▸ Fragmento de lectura:
Pero no nos podemos dejar llevar por el pesimismo, pues –como seguía diciendo el Papa el día 12- “la fe nos sale al paso en estos momentos en los que todo comentario parece inadecuado. La palabra de Cristo es la única que puede dar respuesta a los interrogantes que desasosiegan nuestro espíritu.
Aunque la fuerza de las tinieblas parezca prevalecer, el creyente sabe que el mal y la muerte no tienen la última palabra. Aquí encuentra su fundamento la esperanza cristiana; aquí se alimenta, en este momento, nuestra confianza orante...”
El maligno, el demonio, y la malicia que el corazón del hombre es capaz de albergar parecen ganar la batalla. Pero Jesús, que quiso amar hasta morir en la cruz y que continúa sufriendo en cada persona que sufre, nos invita al verle colgado, clavado en la cruz, y aprender a abandonarnos confiadamente en Dios como Él supo abandonarse, sabiendo que Él saca de grandes males, grandes bienes. Él nos muestra que la guerra está ganada, aunque se pierda alguna batalla.
¿Qué puede haber de bueno en una cosa tan maligna? Quizá podamos comenzar una nueva era de relaciones entre todos los pueblos donde impere el amor y tanto egoísmo como ha habido en el siglo XX deje paso a un nuevo orden internacional.

▸ Datos aportados:
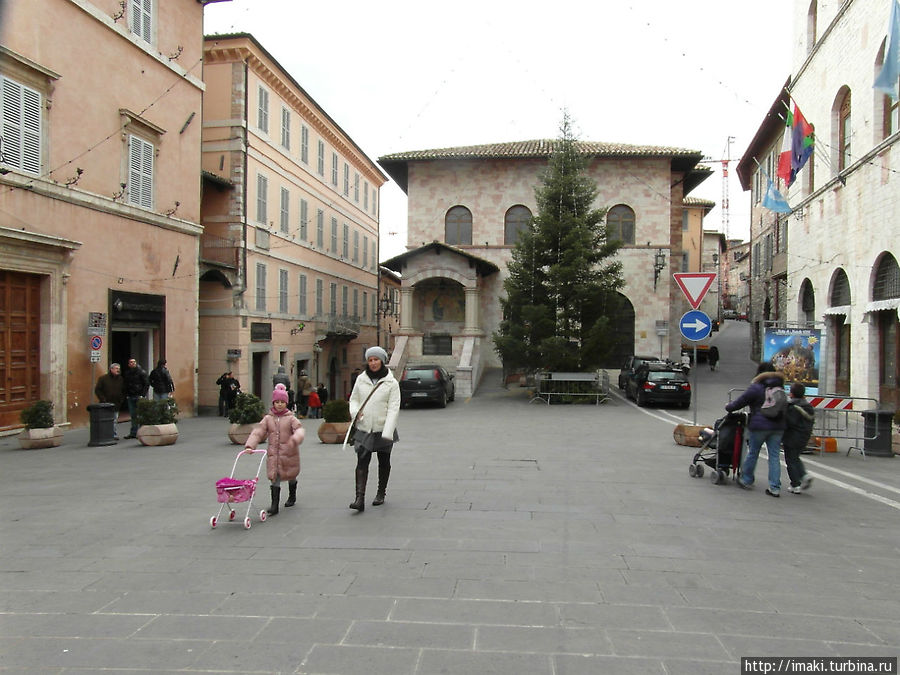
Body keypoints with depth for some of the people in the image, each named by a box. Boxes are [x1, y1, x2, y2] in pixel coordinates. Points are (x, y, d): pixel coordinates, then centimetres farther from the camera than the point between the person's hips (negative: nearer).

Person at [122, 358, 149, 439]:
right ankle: (133, 433, 13)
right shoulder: (126, 373, 10)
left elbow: (147, 384, -4)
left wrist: (143, 395, -11)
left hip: (139, 396, -5)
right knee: (133, 415, 8)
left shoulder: (141, 372, -4)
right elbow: (125, 385, 17)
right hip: (130, 397, 5)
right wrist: (126, 395, 5)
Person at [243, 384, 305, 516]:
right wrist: (250, 445, -19)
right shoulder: (268, 419, 3)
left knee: (291, 475, 16)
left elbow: (300, 429, -16)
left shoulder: (291, 418, -3)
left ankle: (292, 497, 41)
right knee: (274, 478, -7)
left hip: (289, 453, -1)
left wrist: (295, 439, -38)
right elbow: (257, 432, -4)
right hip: (273, 454, 1)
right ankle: (274, 506, -6)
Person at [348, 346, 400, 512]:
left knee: (384, 462, 13)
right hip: (364, 429, 1)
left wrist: (387, 432, -20)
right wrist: (355, 411, -10)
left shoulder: (391, 382, -5)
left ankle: (381, 493, 31)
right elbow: (354, 398, 14)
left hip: (383, 429, -1)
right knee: (362, 462, -11)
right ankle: (360, 499, -15)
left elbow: (393, 408, -10)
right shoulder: (361, 379, 4)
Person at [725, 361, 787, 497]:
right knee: (774, 455, 5)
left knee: (753, 453, 10)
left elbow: (740, 402, -3)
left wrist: (728, 407, 15)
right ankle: (775, 487, 4)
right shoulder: (779, 387, 9)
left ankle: (746, 480, 23)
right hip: (778, 426, 4)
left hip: (759, 426, -4)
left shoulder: (755, 388, -8)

▸ Instrucciones:
Responde con datos del fragmento de lectura:
(a) ¿Qué día dijo el Papa las palabras que se citan?
(b) ¿Qué dos cosas no tienen la última palabra, según sabe el creyente?
(c) ¿En qué siglo se menciona que hubo tanto egoísmo?

▸ Tarea resuelta:
(a) El día 12.
(b) El mal y la muerte.
(c) En el siglo XX.